> _STATED PROBLEM_
Return every line in the entries below that contains the word "fontname".

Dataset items
■ ■ ■ ■

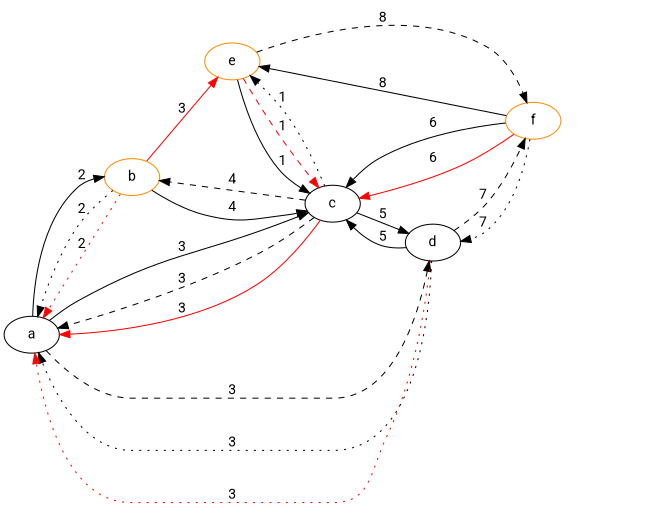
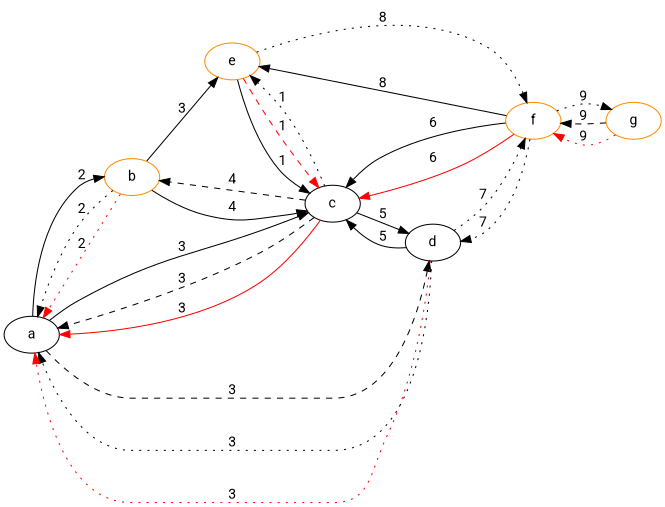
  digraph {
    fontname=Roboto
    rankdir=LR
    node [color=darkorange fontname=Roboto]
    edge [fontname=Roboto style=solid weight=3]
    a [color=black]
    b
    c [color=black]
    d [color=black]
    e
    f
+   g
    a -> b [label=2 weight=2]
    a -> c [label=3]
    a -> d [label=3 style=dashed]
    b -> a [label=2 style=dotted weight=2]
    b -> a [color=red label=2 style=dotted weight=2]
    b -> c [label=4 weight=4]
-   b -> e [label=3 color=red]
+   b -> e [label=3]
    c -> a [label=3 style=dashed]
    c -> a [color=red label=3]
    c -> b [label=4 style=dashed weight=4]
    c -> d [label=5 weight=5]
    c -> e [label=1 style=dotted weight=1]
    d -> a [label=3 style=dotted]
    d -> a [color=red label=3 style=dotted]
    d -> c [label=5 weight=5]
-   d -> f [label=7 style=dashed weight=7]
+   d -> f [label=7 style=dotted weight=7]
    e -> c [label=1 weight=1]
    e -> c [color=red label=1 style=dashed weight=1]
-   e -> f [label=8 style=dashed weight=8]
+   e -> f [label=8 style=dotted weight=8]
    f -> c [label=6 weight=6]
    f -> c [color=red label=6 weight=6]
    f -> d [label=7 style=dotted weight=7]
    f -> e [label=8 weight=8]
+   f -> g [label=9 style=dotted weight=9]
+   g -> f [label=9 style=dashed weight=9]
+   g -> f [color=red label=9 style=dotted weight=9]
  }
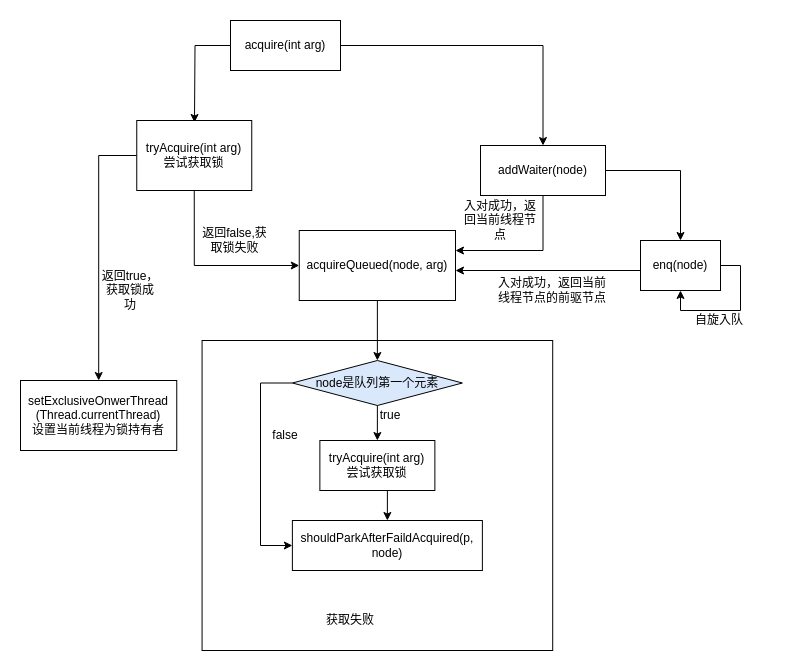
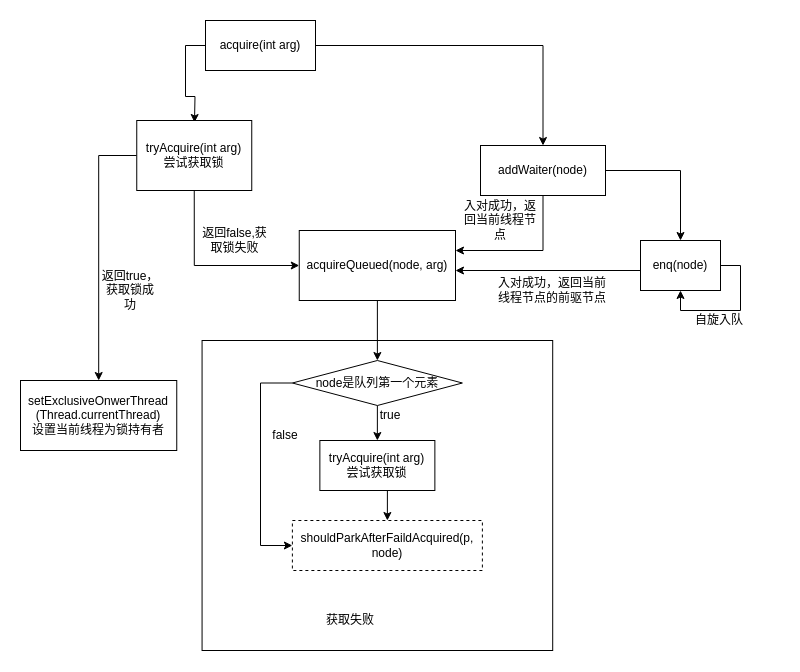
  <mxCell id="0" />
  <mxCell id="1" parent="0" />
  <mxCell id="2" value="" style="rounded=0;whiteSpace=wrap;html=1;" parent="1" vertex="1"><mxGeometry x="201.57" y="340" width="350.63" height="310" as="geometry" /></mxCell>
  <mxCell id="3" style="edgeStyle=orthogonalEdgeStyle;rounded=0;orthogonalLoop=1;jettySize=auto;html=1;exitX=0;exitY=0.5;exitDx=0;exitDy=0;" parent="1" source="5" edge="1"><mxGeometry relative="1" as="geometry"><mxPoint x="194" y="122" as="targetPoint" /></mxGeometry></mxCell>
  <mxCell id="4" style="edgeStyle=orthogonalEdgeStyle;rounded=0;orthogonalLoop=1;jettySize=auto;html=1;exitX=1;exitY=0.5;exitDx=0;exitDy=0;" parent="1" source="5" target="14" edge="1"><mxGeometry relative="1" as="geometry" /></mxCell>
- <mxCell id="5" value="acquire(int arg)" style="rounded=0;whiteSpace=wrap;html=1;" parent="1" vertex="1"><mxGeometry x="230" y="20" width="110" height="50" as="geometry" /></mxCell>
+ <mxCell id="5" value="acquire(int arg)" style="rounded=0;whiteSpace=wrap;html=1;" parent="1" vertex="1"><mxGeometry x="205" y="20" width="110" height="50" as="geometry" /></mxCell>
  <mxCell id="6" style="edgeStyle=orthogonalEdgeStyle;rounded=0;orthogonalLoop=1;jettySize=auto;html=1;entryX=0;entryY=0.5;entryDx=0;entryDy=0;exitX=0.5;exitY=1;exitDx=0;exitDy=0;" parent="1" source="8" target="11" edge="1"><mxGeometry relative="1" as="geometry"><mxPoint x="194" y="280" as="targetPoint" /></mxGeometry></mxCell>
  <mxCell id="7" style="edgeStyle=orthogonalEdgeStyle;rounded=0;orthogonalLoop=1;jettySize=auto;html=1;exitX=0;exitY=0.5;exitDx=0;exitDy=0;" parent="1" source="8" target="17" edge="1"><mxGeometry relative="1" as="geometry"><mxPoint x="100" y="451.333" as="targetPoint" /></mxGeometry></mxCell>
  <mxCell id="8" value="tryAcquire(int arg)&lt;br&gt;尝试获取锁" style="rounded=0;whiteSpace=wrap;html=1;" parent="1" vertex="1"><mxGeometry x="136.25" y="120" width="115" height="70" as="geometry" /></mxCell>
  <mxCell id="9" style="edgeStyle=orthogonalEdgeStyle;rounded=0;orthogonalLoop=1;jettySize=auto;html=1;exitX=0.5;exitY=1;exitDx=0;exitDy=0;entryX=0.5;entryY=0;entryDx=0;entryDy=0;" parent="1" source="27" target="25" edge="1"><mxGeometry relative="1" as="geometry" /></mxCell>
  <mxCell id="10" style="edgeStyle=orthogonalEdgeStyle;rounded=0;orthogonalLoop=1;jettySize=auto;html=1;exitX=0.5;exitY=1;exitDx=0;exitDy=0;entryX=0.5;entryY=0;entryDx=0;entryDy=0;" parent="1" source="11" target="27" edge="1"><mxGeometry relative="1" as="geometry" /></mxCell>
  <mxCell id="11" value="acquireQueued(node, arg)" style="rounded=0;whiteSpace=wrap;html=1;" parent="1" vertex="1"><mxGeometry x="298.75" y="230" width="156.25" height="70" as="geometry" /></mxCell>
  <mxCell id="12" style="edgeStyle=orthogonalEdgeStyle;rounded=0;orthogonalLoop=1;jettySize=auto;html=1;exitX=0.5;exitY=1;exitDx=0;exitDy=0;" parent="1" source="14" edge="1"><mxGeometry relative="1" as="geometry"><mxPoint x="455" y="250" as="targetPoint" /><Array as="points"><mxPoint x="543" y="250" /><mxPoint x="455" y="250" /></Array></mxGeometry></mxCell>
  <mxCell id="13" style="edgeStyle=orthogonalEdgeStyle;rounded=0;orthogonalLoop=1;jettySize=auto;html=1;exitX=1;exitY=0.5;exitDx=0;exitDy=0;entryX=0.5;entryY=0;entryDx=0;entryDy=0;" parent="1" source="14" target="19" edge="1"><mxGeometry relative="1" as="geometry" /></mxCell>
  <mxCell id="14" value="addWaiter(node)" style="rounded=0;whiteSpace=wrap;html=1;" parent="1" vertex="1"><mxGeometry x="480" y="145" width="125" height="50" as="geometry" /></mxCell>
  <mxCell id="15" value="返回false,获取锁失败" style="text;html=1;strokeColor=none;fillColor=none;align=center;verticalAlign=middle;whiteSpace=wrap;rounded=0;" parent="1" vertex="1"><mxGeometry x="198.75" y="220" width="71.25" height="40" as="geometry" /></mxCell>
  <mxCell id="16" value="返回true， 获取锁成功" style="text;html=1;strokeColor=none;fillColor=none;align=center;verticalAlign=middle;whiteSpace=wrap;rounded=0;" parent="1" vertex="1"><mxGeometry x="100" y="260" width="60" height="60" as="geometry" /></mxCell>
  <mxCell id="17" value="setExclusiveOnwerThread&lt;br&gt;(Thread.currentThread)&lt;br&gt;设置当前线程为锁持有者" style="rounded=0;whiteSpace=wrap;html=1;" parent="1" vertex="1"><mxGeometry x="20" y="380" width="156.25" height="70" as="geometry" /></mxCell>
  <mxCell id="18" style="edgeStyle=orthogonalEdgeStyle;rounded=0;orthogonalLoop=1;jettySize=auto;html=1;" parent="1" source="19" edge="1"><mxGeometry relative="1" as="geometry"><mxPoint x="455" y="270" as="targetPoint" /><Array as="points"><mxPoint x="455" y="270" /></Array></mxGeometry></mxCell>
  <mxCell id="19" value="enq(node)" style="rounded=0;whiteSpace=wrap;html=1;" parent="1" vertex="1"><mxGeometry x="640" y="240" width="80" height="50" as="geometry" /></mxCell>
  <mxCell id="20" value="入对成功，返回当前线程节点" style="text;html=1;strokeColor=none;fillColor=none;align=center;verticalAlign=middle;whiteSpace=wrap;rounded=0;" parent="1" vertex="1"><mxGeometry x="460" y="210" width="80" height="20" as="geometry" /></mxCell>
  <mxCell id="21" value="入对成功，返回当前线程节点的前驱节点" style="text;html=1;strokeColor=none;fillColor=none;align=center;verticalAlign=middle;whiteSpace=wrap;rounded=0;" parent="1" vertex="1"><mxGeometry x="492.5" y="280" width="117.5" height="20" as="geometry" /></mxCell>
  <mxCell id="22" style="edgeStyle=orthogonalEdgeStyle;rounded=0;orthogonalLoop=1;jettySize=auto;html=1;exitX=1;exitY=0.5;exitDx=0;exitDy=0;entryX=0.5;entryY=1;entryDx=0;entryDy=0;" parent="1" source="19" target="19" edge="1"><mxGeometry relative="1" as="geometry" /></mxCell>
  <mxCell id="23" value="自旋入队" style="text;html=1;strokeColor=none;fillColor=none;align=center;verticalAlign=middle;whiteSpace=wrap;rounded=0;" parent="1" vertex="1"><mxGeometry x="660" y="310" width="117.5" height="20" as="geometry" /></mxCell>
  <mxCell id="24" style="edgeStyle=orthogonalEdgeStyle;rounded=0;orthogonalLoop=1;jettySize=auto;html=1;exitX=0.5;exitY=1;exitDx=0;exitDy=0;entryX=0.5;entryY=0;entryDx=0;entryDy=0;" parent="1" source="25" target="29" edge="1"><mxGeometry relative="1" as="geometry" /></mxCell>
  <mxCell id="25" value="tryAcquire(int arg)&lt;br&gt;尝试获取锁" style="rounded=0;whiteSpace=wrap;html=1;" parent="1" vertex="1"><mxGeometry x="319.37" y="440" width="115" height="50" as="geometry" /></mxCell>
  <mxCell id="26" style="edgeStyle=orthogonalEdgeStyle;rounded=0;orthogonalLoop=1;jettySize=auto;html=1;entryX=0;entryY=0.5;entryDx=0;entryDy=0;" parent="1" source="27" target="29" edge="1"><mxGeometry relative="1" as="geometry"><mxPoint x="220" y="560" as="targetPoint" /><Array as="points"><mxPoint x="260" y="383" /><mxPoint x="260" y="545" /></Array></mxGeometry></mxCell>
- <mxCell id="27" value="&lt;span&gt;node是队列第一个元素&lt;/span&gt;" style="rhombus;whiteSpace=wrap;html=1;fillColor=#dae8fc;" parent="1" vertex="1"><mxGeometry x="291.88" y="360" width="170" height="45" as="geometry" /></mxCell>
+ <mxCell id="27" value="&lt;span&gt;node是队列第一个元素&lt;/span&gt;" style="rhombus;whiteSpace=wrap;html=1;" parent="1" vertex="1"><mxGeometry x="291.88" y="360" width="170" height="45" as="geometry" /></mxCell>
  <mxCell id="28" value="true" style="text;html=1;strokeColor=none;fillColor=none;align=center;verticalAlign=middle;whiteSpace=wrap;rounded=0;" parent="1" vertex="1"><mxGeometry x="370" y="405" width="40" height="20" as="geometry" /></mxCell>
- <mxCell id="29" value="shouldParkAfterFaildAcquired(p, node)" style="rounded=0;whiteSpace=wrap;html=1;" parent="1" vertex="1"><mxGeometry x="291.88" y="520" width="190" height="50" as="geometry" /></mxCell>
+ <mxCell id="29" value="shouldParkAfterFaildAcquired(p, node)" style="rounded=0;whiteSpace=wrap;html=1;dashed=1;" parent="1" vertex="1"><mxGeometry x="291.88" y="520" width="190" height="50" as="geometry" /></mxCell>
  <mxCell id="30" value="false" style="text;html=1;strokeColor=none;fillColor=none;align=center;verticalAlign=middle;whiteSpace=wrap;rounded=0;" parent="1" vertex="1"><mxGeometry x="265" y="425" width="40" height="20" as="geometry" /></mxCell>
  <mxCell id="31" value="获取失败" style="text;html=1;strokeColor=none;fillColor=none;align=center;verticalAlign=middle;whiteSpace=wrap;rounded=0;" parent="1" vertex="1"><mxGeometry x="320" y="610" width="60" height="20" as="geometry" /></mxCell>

■ ■ ■ ■

> _PROBLEM SOLUTION_
    fontname=Roboto
    node [color=darkorange fontname=Roboto]
    edge [fontname=Roboto style=solid weight=3]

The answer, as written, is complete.